Aim of the task: Please give only the number of lines in the listing below that contain "Serie".

>>>>

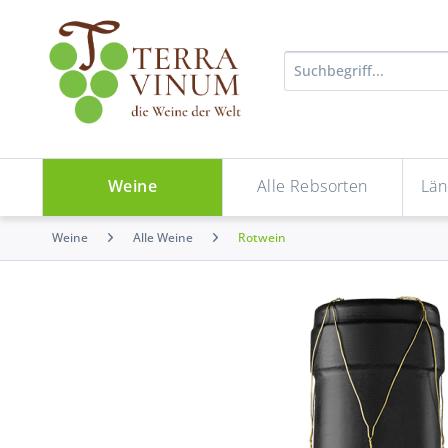
Weine
Alle Rebsorten
Län
Weine
Alle Weine
Rotwein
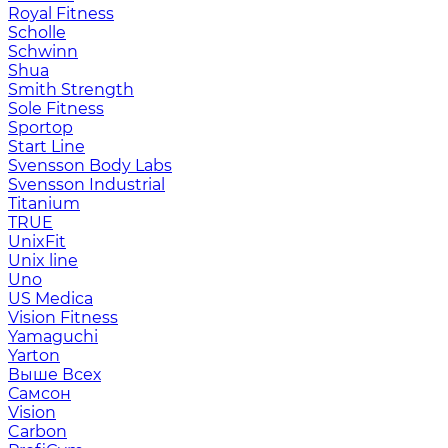
Royal Fitness
Scholle
Schwinn
Shua
Smith Strength
Sole Fitness
Sportop
Start Line
Svensson Body Labs
Svensson Industrial
Titanium
TRUE
UnixFit
Unix line
Uno
US Medica
Vision Fitness
Yamaguchi
Yarton
Выше Всех
Самсон
Vision
Carbon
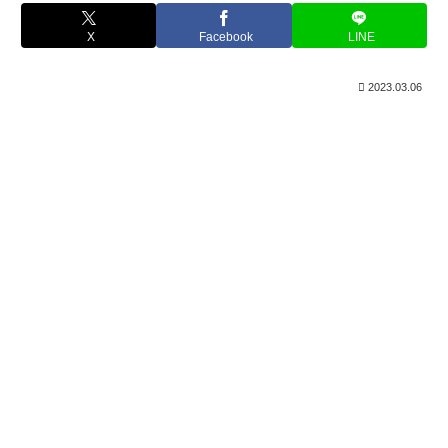
X
Facebook
LINE
2023.03.06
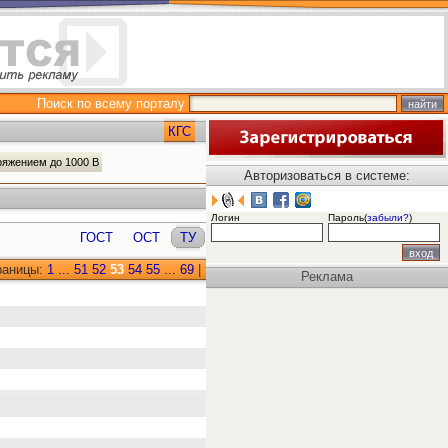
Поиск по всему порталу
КГС
ряжением до 1000 В
Авторизоваться в системе:
Логин
Пароль(
забыли?
)
ГОСТ
ОСТ
ТУ
раницы:
1
...
51
52
53
54
55
...
69
|
Реклама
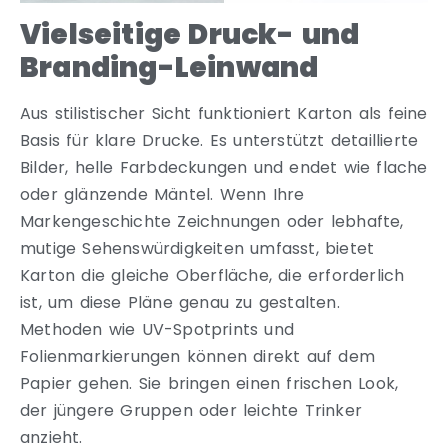
Vielseitige Druck- und
Branding-Leinwand
Aus stilistischer Sicht funktioniert Karton als feine
Basis für klare Drucke. Es unterstützt detaillierte
Bilder, helle Farbdeckungen und endet wie flache
oder glänzende Mäntel. Wenn Ihre
Markengeschichte Zeichnungen oder lebhafte,
mutige Sehenswürdigkeiten umfasst, bietet
Karton die gleiche Oberfläche, die erforderlich
ist, um diese Pläne genau zu gestalten.
Methoden wie UV-Spotprints und
Folienmarkierungen können direkt auf dem
Papier gehen. Sie bringen einen frischen Look,
der jüngere Gruppen oder leichte Trinker
anzieht.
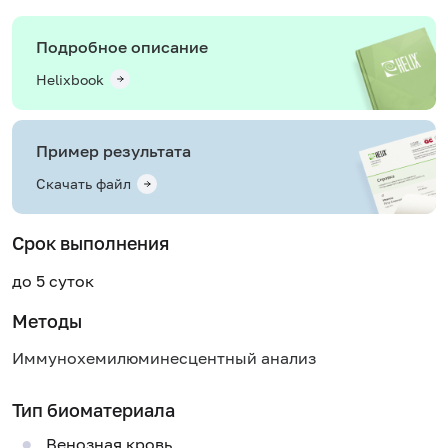
Подробное описание
Helixbook
Пример результата
Скачать файл
Срок выполнения
до 5 суток
Методы
Иммунохемилюминесцентный анализ
Тип биоматериала
Венозная кровь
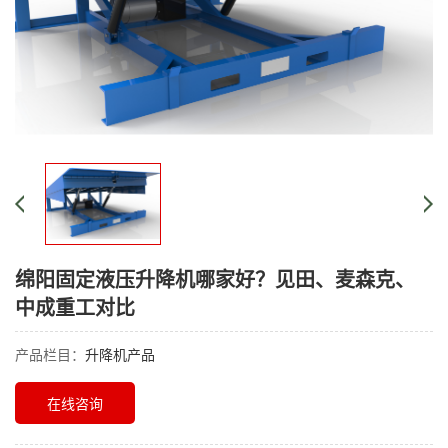
绵阳固定液压升降机哪家好？见田、麦森克、
中成重工对比
产品栏目：
升降机产品
在线咨询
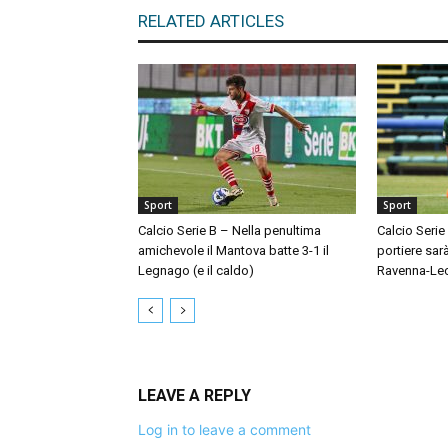
RELATED ARTICLES
Sport
Sport
Calcio Serie B – Nella penultima
Calcio Serie
amichevole il Mantova batte 3-1 il
portiere sar
Legnago (e il caldo)
Ravenna-Le
LEAVE A REPLY
Log in to leave a comment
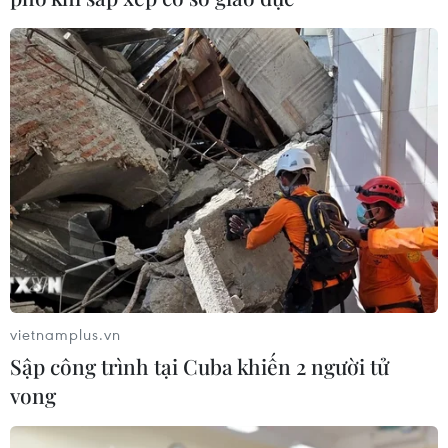
vietnamplus.vn
Sập công trình tại Cuba khiến 2 người tử
vong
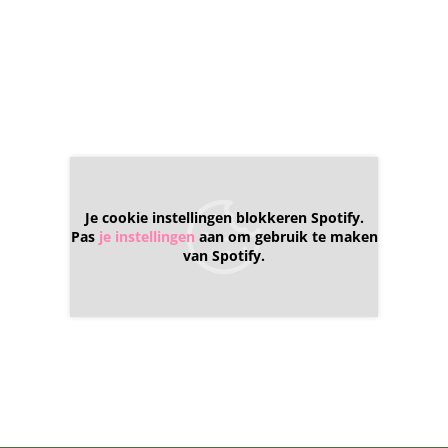
Je cookie instellingen blokkeren Spotify.
Pas
je instellingen
aan om gebruik te maken
van Spotify.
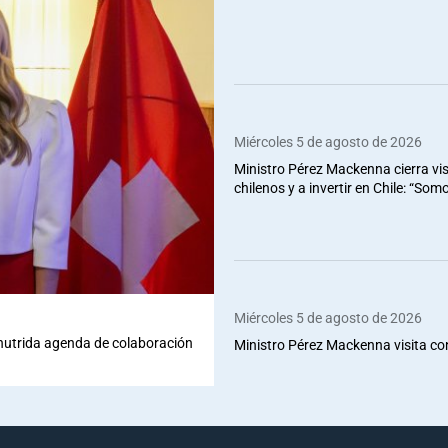
Miércoles 5 de agosto de 2026
Ministro Pérez Mackenna cierra vis
chilenos y a invertir en Chile: “So
Miércoles 5 de agosto de 2026
 nutrida agenda de colaboración
Ministro Pérez Mackenna visita co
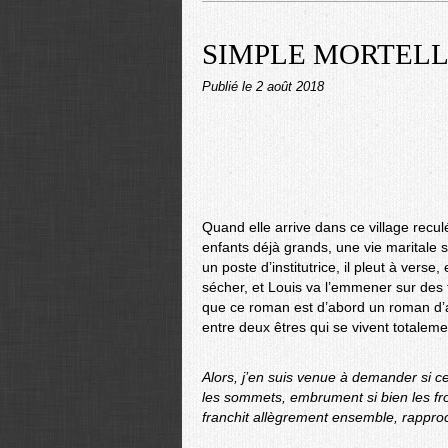
SIMPLE MORTELLE d
Publié le
2 août 2018
Quand elle arrive dans ce village reculé
enfants déjà grands, une vie maritale s
un poste d’institutrice, il pleut à verse
sécher, et Louis va l’emmener sur des 
que ce roman est d’abord un roman d’a
entre deux êtres qui se vivent totaleme
Alors, j’en suis venue à demander si ce 
les sommets, embrument si bien les fron
franchit allègrement ensemble, rapproc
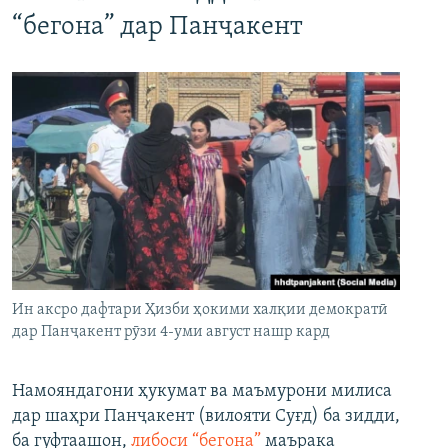
“бегона” дар Панҷакент
Ин аксро дафтари Ҳизби ҳокими халқии демократӣ
дар Панҷакент рӯзи 4-уми август нашр кард
Намояндагони ҳукумат ва маъмурони милиса
дар шаҳри Панҷакент (вилояти Суғд) ба зидди,
ба гуфтаашон,
либоси “бегона”
маърака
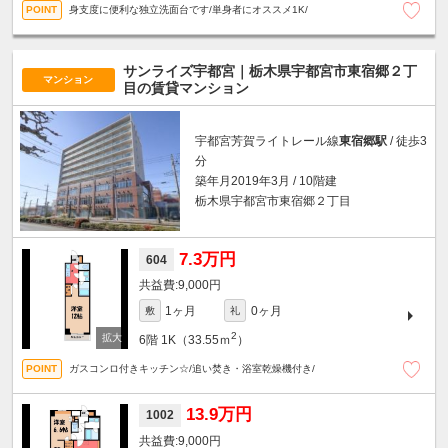
身支度に便利な独立洗面台です/単身者にオススメ1K/
サンライズ宇都宮｜栃木県宇都宮市東宿郷２丁
マンション
目の賃貸マンション
宇都宮芳賀ライトレール線
東宿郷駅
/ 徒歩3
分
築年月2019年3月 / 10階建
栃木県宇都宮市東宿郷２丁目
7.3万円
604
9,000円
1ヶ月
0ヶ月
敷
礼
2
6階
1K（33.55ｍ
）
ガスコンロ付きキッチン☆/追い焚き・浴室乾燥機付き/
13.9万円
1002
9,000円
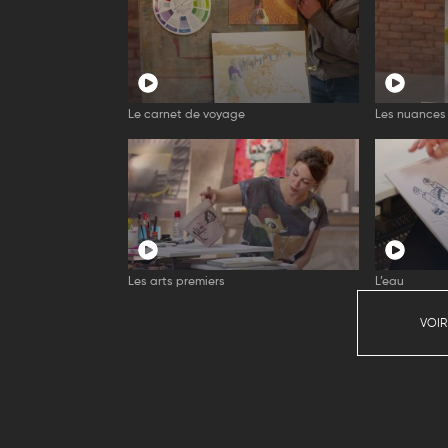
Le carnet de voyage
Les nuances
Les arts premiers
L’eau
VOIR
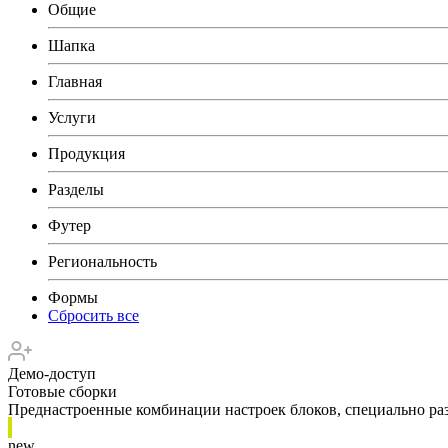
Общие
Шапка
Главная
Услуги
Продукция
Разделы
Футер
Региональность
Формы
Сбросить все
Демо-доступ
Готовые сборки
Преднастроенные комбинации настроек блоков, специально раз
new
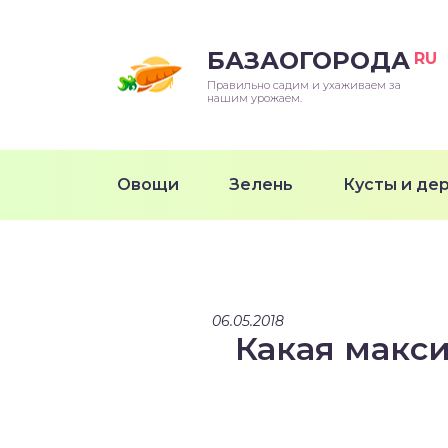
БАЗАОГОРОДА
RU
Правильно садим и ухаживаем за
нашим урожаем.
Овощи
Зелень
Кусты и де
06.05.2018
Какая макс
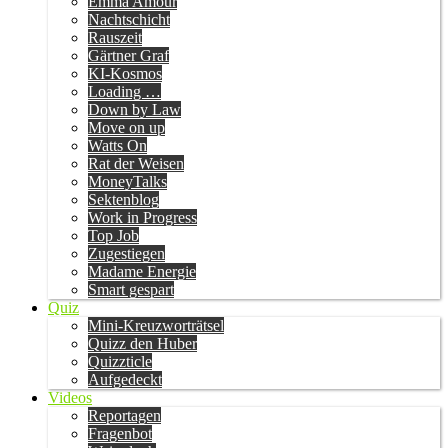
Emma Amour
Nachtschicht
Rauszeit
Gärtner Graf
KI-Kosmos
Loading …
Down by Law
Move on up
Watts On
Rat der Weisen
MoneyTalks
Sektenblog
Work in Progress
Top Job
Zugestiegen
Madame Energie
Smart gespart
Quiz
Mini-Kreuzworträtsel
Quizz den Huber
Quizzticle
Aufgedeckt
Videos
Reportagen
Fragenbot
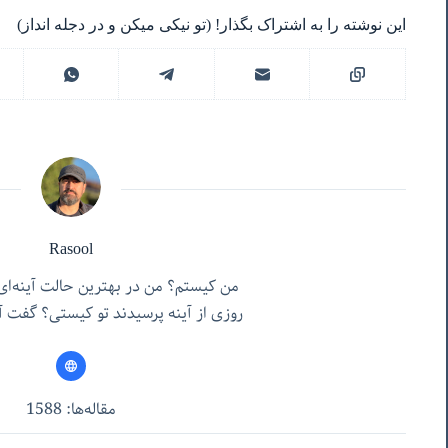
این نوشته را به اشتراک بگذار! (تو نیکی میکن و در دجله انداز)
Rasool
من کیستم؟ من در بهترین حالت آینه‌ای
روزی از آینه پرسیدند تو کیستی؟ گفت آن
مقاله‌ها: 1588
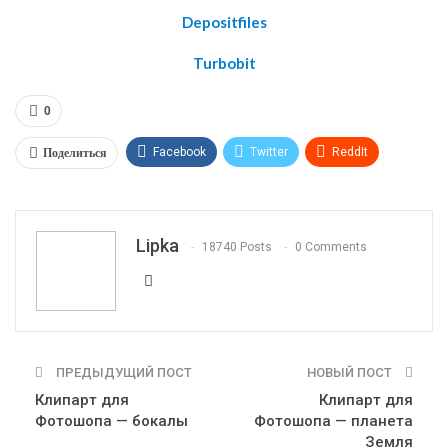
Depositfiles
Turbobit
0
Поделиться
Facebook
Twitter
ReddIt
WhatsApp
Pinterest
Эл. адрес
Telegram
VK
OK.ru
Lipka
18740 Posts
0 Comments
ПРЕДЫДУЩИЙ ПОСТ
НОВЫЙ ПОСТ
Клипарт для
Клипарт для
Фотошопа — бокалы
Фотошопа — планета
Земля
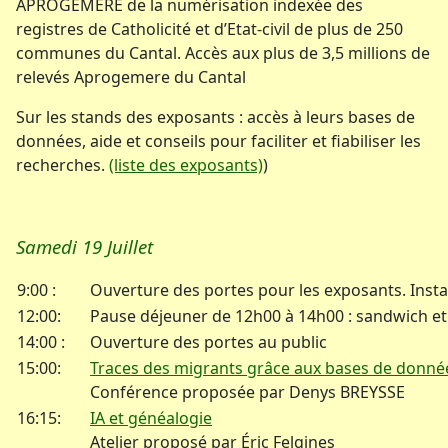
APROGEMERE de la numérisation indexée des
registres de Catholicité et d’Etat-civil de plus de 250
communes du Cantal. Accès aux plus de 3,5 millions de
relevés Aprogemere du Cantal
Sur les stands des exposants : accès à leurs bases de
données, aide et conseils pour faciliter et fiabiliser les
recherches.
(liste des exposants)
)
Samedi 19 Juillet
9:00 :
Ouverture des portes pour les exposants. Insta
12:00:
Pause déjeuner de 12h00 à 14h00 : sandwich et f
14:00 :
Ouverture des portes au public
15:00:
Traces des migrants grâce aux bases de donné
Conférence proposée par Denys BREYSSE
16:15:
IA et généalogie
Atelier proposé par Éric Felgines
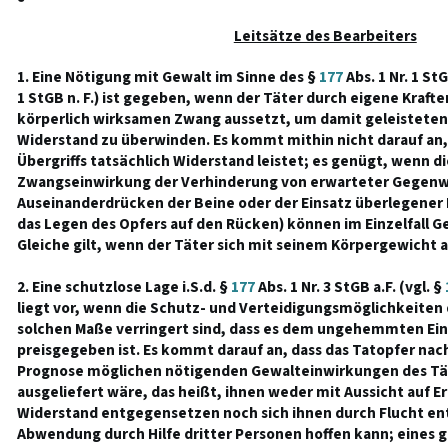
Leitsätze des Bearbeiters
1. Eine Nötigung mit Gewalt im Sinne des §
177
Abs. 1 Nr. 1 StG
1 StGB n. F.) ist gegeben, wenn der Täter durch eigene Kraft
körperlich wirksamen Zwang aussetzt, um damit geleisteten
Widerstand zu überwinden. Es kommt mithin nicht darauf an,
Übergriffs tatsächlich Widerstand leistet; es genügt, wenn di
Zwangseinwirkung der Verhinderung von erwarteter Gegenwe
Auseinanderdrücken der Beine oder der Einsatz überlegener 
das Legen des Opfers auf den Rücken) können im Einzelfall Ge
Gleiche gilt, wenn der Täter sich mit seinem Körpergewicht a
2. Eine schutzlose Lage i.S.d. §
177
Abs. 1 Nr. 3 StGB a.F. (vgl. §
liegt vor, wenn die Schutz- und Verteidigungsmöglichkeiten 
solchen Maße verringert sind, dass es dem ungehemmten Einf
preisgegeben ist. Es kommt darauf an, dass das Tatopfer nach
Prognose möglichen nötigenden Gewalteinwirkungen des Tät
ausgeliefert wäre, das heißt, ihnen weder mit Aussicht auf E
Widerstand entgegensetzen noch sich ihnen durch Flucht ent
Abwendung durch Hilfe dritter Personen hoffen kann; eines 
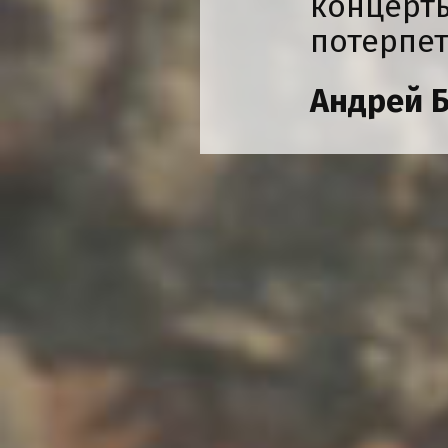
концерты
потерпет
Андрей Б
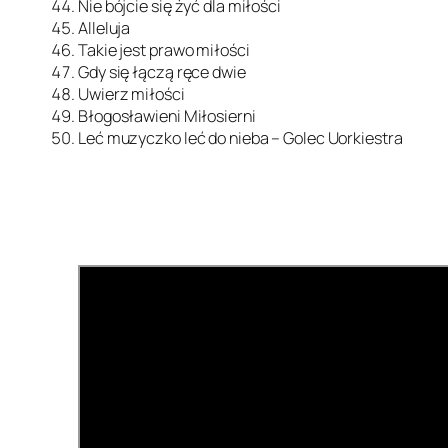
Nie bójcie się żyć dla miłości
Alleluja
Takie jest prawo miłości
Gdy się łączą ręce dwie
Uwierz miłości
Błogosławieni Miłosierni
Leć muzyczko leć do nieba – Golec Uorkiestra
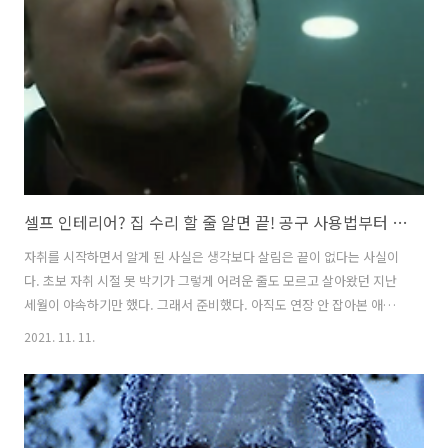
제, 동시 접속 여부, 무료체험 정보, 추천 콘텐츠를 아래에 정리해 보았습
니다. 디즈니플러스 요금제 정리 디즈니플러스 요금제 동시접속 가능?
월간 9,900원 연간 99,000원 디즈니플러스 요금제 월간 9,900원 혹은
연간..
셀프 인테리어? 집 수리 할 줄 알면 끝! 공구 사용법부터 알려줄게
자취를 시작하면서 알게 된 사실은 생각보다 살림은 끝이 없다는 사실이
다. 초보 자취 시절 못 박기가 그렇게 어려운 줄도 모르고 살아왔던 지난
세월이 야속하기만 했다. 그래서 준비했다. 아직도 연장 안 잡아본 애기
들이 있다면 오늘은 제대로 각 잡고 따라와라. 초보 자취러가 꼭 알아두
2021. 11. 11.
면 좋은 공구 사용법 지금부터 차근차근 알려주겠다! 셀프 인테리어, 공
구 사용법 1. 드릴 사용법 두드리면 열릴 것이다. 못 박는 것쯤이야라고
생각했다. 망치를 들고 자신감 있게 내려쳤지만 부서진 건 내 손가락이더
라. 집에 대형 전신거울 하나 걸려다가 골로 갈뻔한 애기들 집중하라. 쉽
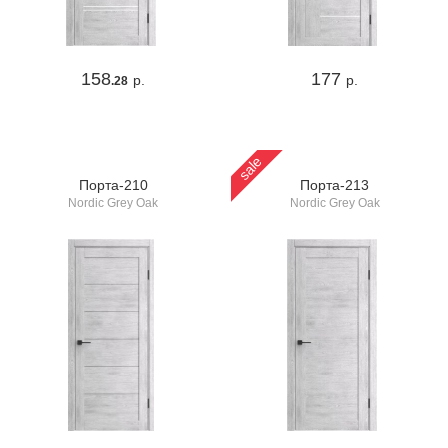
158
177
р.
р.
.28
sale
Порта-210
Порта-213
Nordic Grey Oak
Nordic Grey Oak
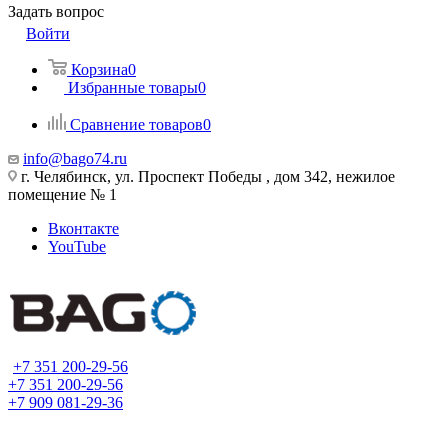
Задать вопрос
Войти
Корзина
0
Избранные товары
0
Сравнение товаров
0
info@bago74.ru
г. Челябинск, ул. Проспект Победы , дом 342, нежилое
помещение № 1
Вконтакте
YouTube
+7 351 200-29-56
+7 351 200-29-56
+7 909 081-29-36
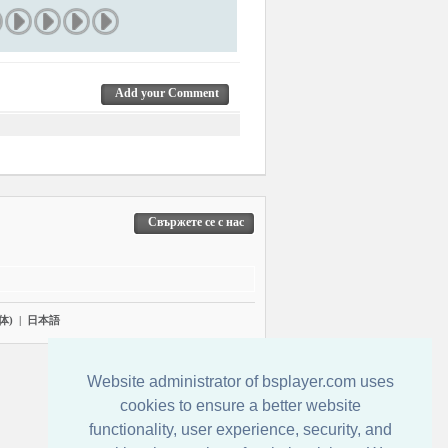
Add your Comment
Свържете се с нас
体)
|
日本語
Website administrator of bsplayer.com uses
cookies to ensure a better website
functionality, user experience, security, and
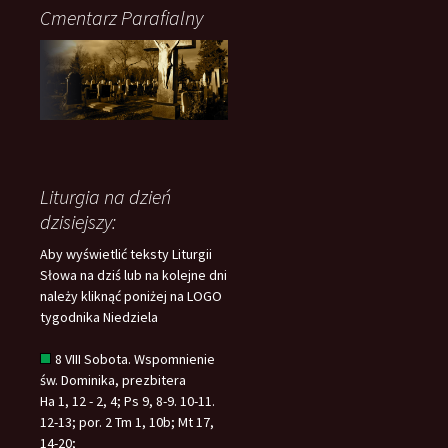
Cmentarz Parafialny
Liturgia na dzień
dzisiejszy:
Aby wyświetlić teksty Liturgii
Słowa na dziś lub na kolejne dni
należy kliknąć poniżej na LOGO
tygodnika Niedziela
8 VIII Sobota. Wspomnienie
św. Dominika, prezbitera
Ha 1, 12 - 2, 4; Ps 9, 8-9. 10-11.
12-13; por. 2 Tm 1, 10b; Mt 17,
14-20;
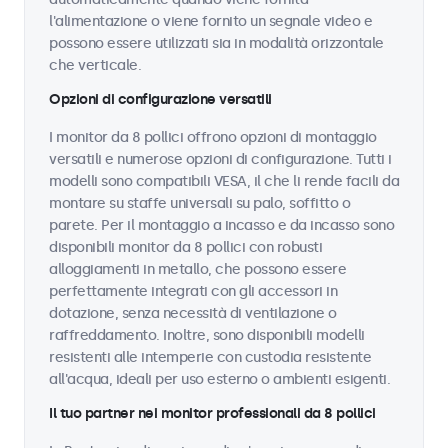
l'alimentazione o viene fornito un segnale video e
possono essere utilizzati sia in modalità orizzontale
che verticale.
Opzioni di configurazione versatili
I monitor da 8 pollici offrono opzioni di montaggio
versatili e numerose opzioni di configurazione. Tutti i
modelli sono compatibili VESA, il che li rende facili da
montare su staffe universali su palo, soffitto o
parete. Per il montaggio a incasso e da incasso sono
disponibili monitor da 8 pollici con robusti
alloggiamenti in metallo, che possono essere
perfettamente integrati con gli accessori in
dotazione, senza necessità di ventilazione o
raffreddamento. Inoltre, sono disponibili modelli
resistenti alle intemperie con custodia resistente
all'acqua, ideali per uso esterno o ambienti esigenti.
Il tuo partner nei monitor professionali da 8 pollici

<<<<

Answer space: 2